## Activity
Reproduce the data below line for line, keeping every character unchanged.

## Available data
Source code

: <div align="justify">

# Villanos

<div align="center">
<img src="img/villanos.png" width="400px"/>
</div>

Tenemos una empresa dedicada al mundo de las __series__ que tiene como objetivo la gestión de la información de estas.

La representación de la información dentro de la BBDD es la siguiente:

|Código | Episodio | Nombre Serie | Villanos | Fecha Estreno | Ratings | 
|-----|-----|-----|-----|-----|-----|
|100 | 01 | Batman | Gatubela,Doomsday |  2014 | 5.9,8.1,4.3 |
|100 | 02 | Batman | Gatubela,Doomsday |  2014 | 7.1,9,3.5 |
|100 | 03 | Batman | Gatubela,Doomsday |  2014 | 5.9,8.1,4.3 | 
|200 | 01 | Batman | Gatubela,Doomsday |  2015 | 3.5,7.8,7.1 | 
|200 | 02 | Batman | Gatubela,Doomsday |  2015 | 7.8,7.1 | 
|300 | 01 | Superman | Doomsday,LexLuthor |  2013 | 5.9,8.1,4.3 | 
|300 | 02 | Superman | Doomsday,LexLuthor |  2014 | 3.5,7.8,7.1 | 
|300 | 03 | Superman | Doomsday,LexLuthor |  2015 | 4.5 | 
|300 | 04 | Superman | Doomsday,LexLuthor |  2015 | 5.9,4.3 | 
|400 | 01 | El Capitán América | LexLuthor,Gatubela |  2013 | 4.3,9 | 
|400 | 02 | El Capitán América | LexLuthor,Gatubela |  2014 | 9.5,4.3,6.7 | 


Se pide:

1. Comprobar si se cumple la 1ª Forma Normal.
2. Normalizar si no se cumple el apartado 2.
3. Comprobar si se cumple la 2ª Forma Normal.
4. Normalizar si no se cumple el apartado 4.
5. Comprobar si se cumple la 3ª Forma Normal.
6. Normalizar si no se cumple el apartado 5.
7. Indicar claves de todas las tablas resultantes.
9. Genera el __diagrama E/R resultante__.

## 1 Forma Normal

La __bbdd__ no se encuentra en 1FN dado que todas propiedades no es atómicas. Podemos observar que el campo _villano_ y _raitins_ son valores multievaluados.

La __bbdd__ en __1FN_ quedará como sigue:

## Exercise result
Source code

: <div align="justify">

# Villanos

<div align="center">
<img src="img/villanos.png" width="400px"/>
</div>

Tenemos una empresa dedicada al mundo de las __series__ que tiene como objetivo la gestión de la información de estas.

La representación de la información dentro de la BBDD es la siguiente:

|Código | Episodio | Nombre Serie | Villanos | Fecha Estreno | Ratings | 
|-----|-----|-----|-----|-----|-----|
|100 | 01 | Batman | Gatubela,Doomsday |  2014 | 5.9,8.1,4.3 |
|100 | 02 | Batman | Gatubela,Doomsday |  2014 | 7.1,9,3.5 |
|100 | 03 | Batman | Gatubela,Doomsday |  2014 | 5.9,8.1,4.3 | 
|200 | 01 | Batman | Gatubela,Doomsday |  2015 | 3.5,7.8,7.1 | 
|200 | 02 | Batman | Gatubela,Doomsday |  2015 | 7.8,7.1 | 
|300 | 01 | Superman | Doomsday,LexLuthor |  2013 | 5.9,8.1,4.3 | 
|300 | 02 | Superman | Doomsday,LexLuthor |  2014 | 3.5,7.8,7.1 | 
|300 | 03 | Superman | Doomsday,LexLuthor |  2015 | 4.5 | 
|300 | 04 | Superman | Doomsday,LexLuthor |  2015 | 5.9,4.3 | 
|400 | 01 | El Capitán América | LexLuthor,Gatubela |  2013 | 4.3,9 | 
|400 | 02 | El Capitán América | LexLuthor,Gatubela |  2014 | 9.5,4.3,6.7 | 


Se pide:

1. Comprobar si se cumple la 1ª Forma Normal.
2. Normalizar si no se cumple el apartado 2.
3. Comprobar si se cumple la 2ª Forma Normal.
4. Normalizar si no se cumple el apartado 4.
5. Comprobar si se cumple la 3ª Forma Normal.
6. Normalizar si no se cumple el apartado 5.
7. Indicar claves de todas las tablas resultantes.
9. Genera el __diagrama E/R resultante__.

## 1 Forma Normal

La __bbdd__ no se encuentra en 1FN dado que todas propiedades no es atómicas. Podemos observar que el campo _villano_ y _raitins_ son valores multievaluados.

La __bbdd__ en __1FN_ quedará como sigue:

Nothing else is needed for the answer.